The deployment dir layout is unchanged: compose files stay verbatim and
`spec.yml` is not rewritten. Source files remain under
`{deployment_dir}/config/{pod}/` (as copied by `deploy create`); the
ConfigMap is built from them at deploy start and no kind extraMount is
emitted for these paths.

This works identically on kind and real k8s (ConfigMaps are
cluster-native; no node-side landing pad required), and two deployments
of the same stack sharing a cluster get their own per-namespace
ConfigMaps — no aliasing.

### Writable / generated data → named volume + host path

For volumes the workload *writes to* (databases, ledgers, caches, logs),
use a named volume backed by a spec-configured host path under
`kind-mount-root`:

```yaml
# compose
volumes:
  - my-data:/var/lib/foo

# spec.yml
kind-mount-root: /srv/kind
volumes:
  my-data: /srv/kind/my-stack/data
```

Works on both kind (via the umbrella mount) and real k8s (operator
provisions `/srv/kind/my-stack/data` on each node).
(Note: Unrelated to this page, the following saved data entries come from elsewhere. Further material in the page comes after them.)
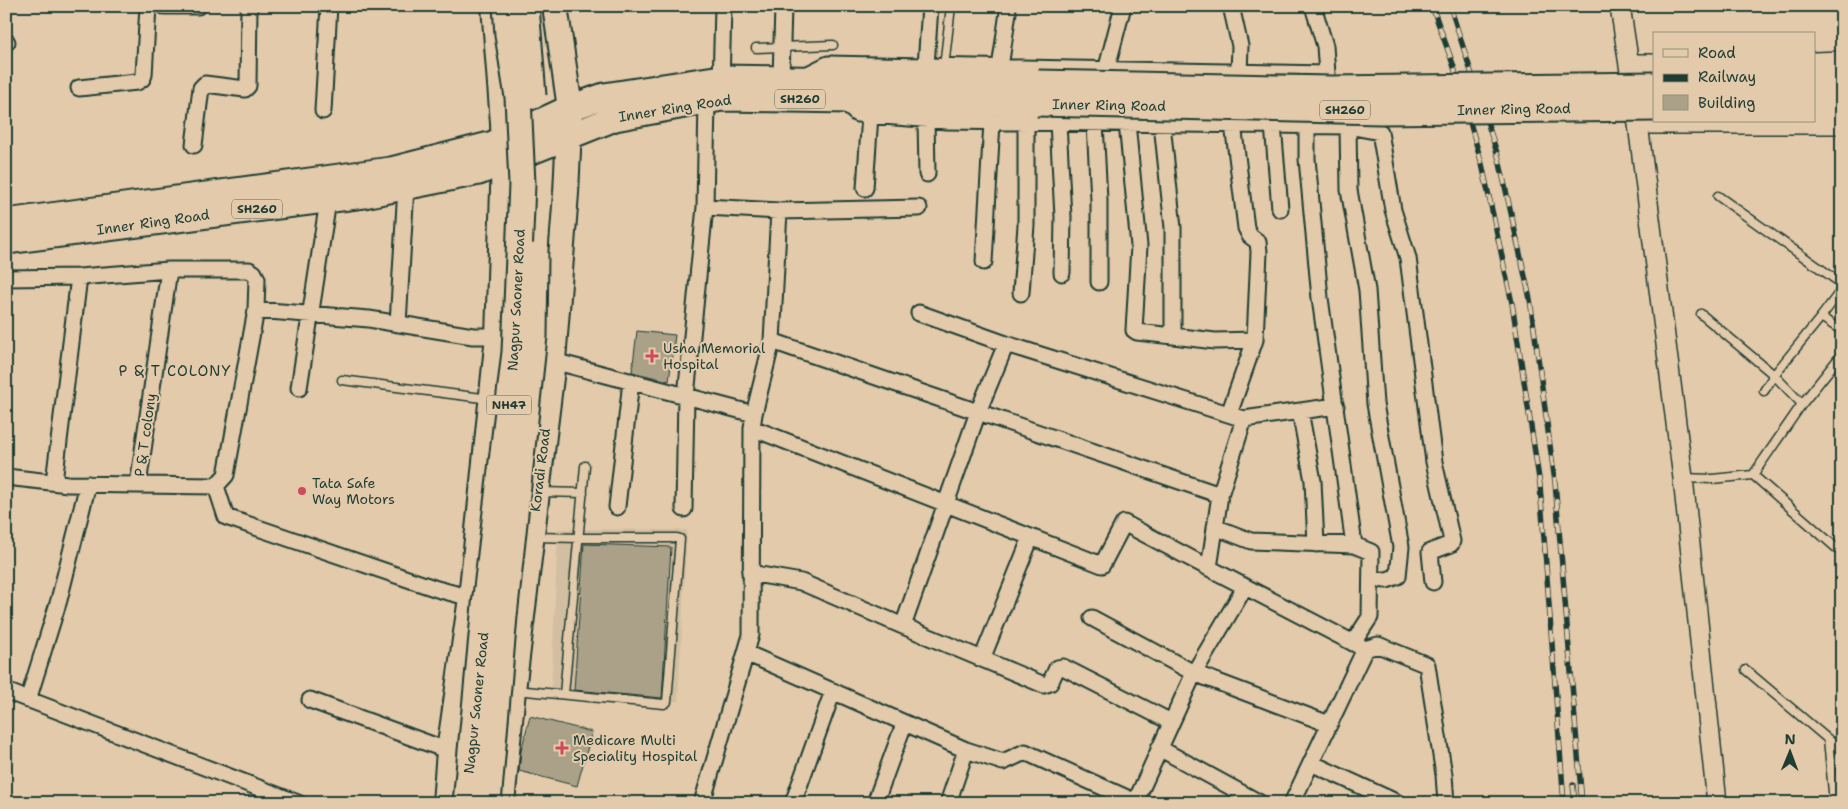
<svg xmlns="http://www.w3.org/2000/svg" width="1848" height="809" viewBox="0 0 1848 809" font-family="'Shantell Sans',sans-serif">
<rect width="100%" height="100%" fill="#e3caab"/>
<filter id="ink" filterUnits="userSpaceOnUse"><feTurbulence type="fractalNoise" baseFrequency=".02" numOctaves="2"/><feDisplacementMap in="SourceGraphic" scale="10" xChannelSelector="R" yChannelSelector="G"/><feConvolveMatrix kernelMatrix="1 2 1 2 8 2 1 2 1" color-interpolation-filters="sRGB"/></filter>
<g filter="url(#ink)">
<path fill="#d2bea0" d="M558 529 687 530 678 701 551 698Z"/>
<path fill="#aaa188" stroke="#1f3d34" d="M637 331 675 335 669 381 632 372Z
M584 544 671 547 662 698 574 690Z
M530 716 592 732 577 786 519 771 521 751Z"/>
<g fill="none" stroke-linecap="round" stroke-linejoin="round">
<defs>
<path id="service" d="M756 48 833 45
M944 67 951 6
M1718 196 1842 284
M1842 289 1821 317 1842 331
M1701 314 1774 375 1821 317
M342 380 490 399
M1764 391 1774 375 1802 404
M1753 475 1802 404 1842 354
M1683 478 1712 479 1753 475 1842 553
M540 492 583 493
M1746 670 1842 751
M515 690 664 704 667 702 680 539 677 538H579L534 537
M564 694 585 466
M1828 739 1834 803
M6 793 7 803"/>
<path id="minor" d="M164 6H198
M1231 6 1240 46 1239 73
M6 42H7
M926 66 930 6
M1000 68 1008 12
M1106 71 1123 6
M804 76 828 64 1327 74 1325 46 1313 6
M781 79 783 6
M721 85 723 6
M79 88 137 82 142 79 144 75 148 6
M841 100 857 114 947 121 1348 126 1380 132 1393 210 1408 258 1434 462 1452 541 1451 544 1430 552 1433 582
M323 111 329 6
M926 119 927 174
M1058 122 1063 217 1062 273
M1095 123 1099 200V282
M1127 123 1139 246 1134 330 1137 332 1173 336V228L1162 124
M1273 125 1280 209
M1307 126V159L1320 298 1354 545
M1348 126 1349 190 1367 290 1375 404 1401 547 1398 576 1387 580 1371 579
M194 145 201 88 205 84 245 89 248 86 249 6
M865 188 870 115
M705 207 779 211 919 208
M984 262 992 122
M169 270H249L254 273 257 279 256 310 226 475 216 486
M6 278 79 277 169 270 138 485 216 486 226 517 437 589 471 598
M1021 293 1026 225V122
M256 310 369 319 473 336H498
M919 313 1006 344
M398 324 406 187
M1173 336 1215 341 1255 340
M772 341 978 412 1006 344 1244 419 1220 495
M553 361 754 414
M299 388 328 201
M1300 411 1313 481 1316 544
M1229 414 1255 340 1259 252 1258 242 1250 236 1246 228 1233 124
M1244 419 1336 406
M752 428 1102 565 1124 523 1209 568
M6 477 68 484 138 485
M54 482 79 277
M617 507 631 381
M684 509 686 396 705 207 707 101
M1215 527 1251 541 1354 545 1371 552 1370 617 1353 643
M750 573 801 582 903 626 978 412 1220 495 1209 568 1365 649 1292 803
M1092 618 1194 673 1329 724
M903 626 982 659 1031 537
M1365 649 1378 645 1427 665 1444 775 1446 803
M746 653 966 750 1003 762 1025 752 1138 803
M982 659 1044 685 1050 683 1057 668 1063 667 1171 722
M6 691 298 803
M28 700 59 600 88 484
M310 700 449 751
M1159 748 1260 803
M1311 763 1398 803
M702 803 751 635 752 428 754 414 772 341 779 211
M793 803 833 691
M875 803 904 724
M948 803 966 750
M1135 803 1194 673 1245 587"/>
<path id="tertiary" d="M1620 6 1638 124 1683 478 1717 803
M1814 62 1842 61
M1629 64H1654
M1638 124H1842"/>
<path id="primary" d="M445 803 449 751 471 598 498 336 504 161 503 123 494 6
M502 803 513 690 553 361 566 193 570 108 555 6"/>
<path id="trunk" d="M1814 83 1842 82
M1814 107H1842
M6 222 391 170 493 144 570 108 604 96 721 78 1038 83
M6 241 364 195 479 172 615 118 722 98 1037 103"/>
</defs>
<use href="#service" stroke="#1f3d34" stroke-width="11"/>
<use href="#minor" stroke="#1f3d34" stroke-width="19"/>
<use href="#tertiary" stroke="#1f3d34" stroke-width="22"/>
<use href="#primary" stroke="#1f3d34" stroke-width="28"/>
<use href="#trunk" stroke="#1f3d34" stroke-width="29"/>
<use href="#service" stroke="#e3caab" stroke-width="8"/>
<use href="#minor" stroke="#e3caab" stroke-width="15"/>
<use href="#tertiary" stroke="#e3caab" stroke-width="19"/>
<use href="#primary" stroke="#e3caab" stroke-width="24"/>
<use href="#trunk" stroke="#e3caab" stroke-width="25"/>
<defs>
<path id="rail" d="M1432 6 1453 64 1482 164 1512 303 1540 485 1564 803
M1450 6 1499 159 1530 299 1555 482 1582 803
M1573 785 1575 803"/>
</defs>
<use href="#rail" stroke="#1f3d34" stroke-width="5.5"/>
<use href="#rail" stroke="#e3caab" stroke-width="4" stroke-dasharray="11" stroke-linecap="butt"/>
<defs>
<path id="trunk-bridge" d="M526 6 533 96
M1038 83 1331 89 1654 85
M1037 103 1381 111 1654 108
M466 803 485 605 515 352 522 184 518 97 508 35 506 6
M488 803 504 616 534 336 535 256"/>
</defs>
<use href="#trunk-bridge" stroke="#1f3d34" stroke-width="29" stroke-linecap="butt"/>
<use href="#trunk-bridge" stroke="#e3caab" stroke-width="25"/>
</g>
</g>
<g fill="#d1495b" stroke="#e3caab" stroke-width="2">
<path d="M649.5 348.5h5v5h5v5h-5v5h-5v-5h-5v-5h5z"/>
<circle cx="302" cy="491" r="5"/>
<path d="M559.5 740.5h5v5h5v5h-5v5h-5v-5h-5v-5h5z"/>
</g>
<g text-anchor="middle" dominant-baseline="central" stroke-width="4" stroke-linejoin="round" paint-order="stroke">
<g fill="#e3caab" stroke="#5a6758" stroke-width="1">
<rect x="775" y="89.5" width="50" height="19" rx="4"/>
<rect x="1320" y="100.5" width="50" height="19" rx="4"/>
<rect x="232" y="199.5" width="50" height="19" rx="4"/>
<rect x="486.5" y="395.5" width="45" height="19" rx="4"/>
</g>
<g font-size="12" font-weight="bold" fill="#1f3d34">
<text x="800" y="99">SH260</text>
<text x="1345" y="110">SH260</text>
<text x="257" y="209">SH260</text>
<text x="509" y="405">NH47</text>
</g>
<g font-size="14" fill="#1f3d34" stroke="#e3caab">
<text transform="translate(1109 105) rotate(1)">Inner Ring Road</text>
<text transform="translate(675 108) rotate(-9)">Inner Ring Road</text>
<text transform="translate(1514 109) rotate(-1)">Inner Ring Road</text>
<text transform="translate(153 222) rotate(-8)">Inner Ring Road</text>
<text transform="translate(516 300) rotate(-87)">Nagpur Saoner Road</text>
<text transform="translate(145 435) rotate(-82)">P &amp; T colony</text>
<text transform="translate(540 470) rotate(-83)">Koradi Road</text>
<text transform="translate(476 703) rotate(-84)">Nagpur Saoner Road</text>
</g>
<g font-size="14" fill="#1f3d34" stroke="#e3caab" text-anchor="start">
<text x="663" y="348">Usha Memorial<tspan x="663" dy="16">Hospital</tspan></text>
<text x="312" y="483">Tata Safe<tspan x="312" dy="16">Way Motors</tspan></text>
<text x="573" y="740">Medicare Multi<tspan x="573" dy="16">Speciality Hospital</tspan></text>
</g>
<g font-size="15" letter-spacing="1" fill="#1f3d34" stroke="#e3caab">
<text x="175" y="371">P &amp; T COLONY</text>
</g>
</g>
<rect width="1848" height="809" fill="none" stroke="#e3caab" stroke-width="25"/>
<rect x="12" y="12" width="1823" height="784" fill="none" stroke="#1f3d34" stroke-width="2" filter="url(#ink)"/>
<rect x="1653" y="32" width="162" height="90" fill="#e3caab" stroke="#95927b"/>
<rect x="1663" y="49" width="25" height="8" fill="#e3caab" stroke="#95927b"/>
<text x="1698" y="58" font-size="15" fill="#1f3d34">Road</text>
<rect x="1663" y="74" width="25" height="8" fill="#1f3d34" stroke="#95927b"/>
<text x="1698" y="82" font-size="15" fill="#1f3d34">Railway</text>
<rect x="1663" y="95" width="25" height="15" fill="#aaa188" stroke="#95927b"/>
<text x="1698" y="108" font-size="15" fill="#1f3d34">Building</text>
<g transform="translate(1790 752) rotate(1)" stroke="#e3caab" stroke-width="4" paint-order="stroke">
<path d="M0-4L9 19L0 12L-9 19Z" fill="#1f3d34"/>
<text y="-8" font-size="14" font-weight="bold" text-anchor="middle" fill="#1f3d34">N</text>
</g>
</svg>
### Migrating an Existing Cluster

If a cluster was created without an umbrella mount and you need to add a
stack that requires new host-path mounts, the cluster must be recreated:

1. Back up ephemeral state (DBs, caches) from PVs that lack host mounts —
   these are in the kind node overlay FS and do not survive `kind delete`.
2. Update every stack's spec to set a shared `kind-mount-root` and place
   host paths under it.
3. Stop all deployments, destroy the cluster, recreate it by starting any
   stack (umbrella now active), and restore state.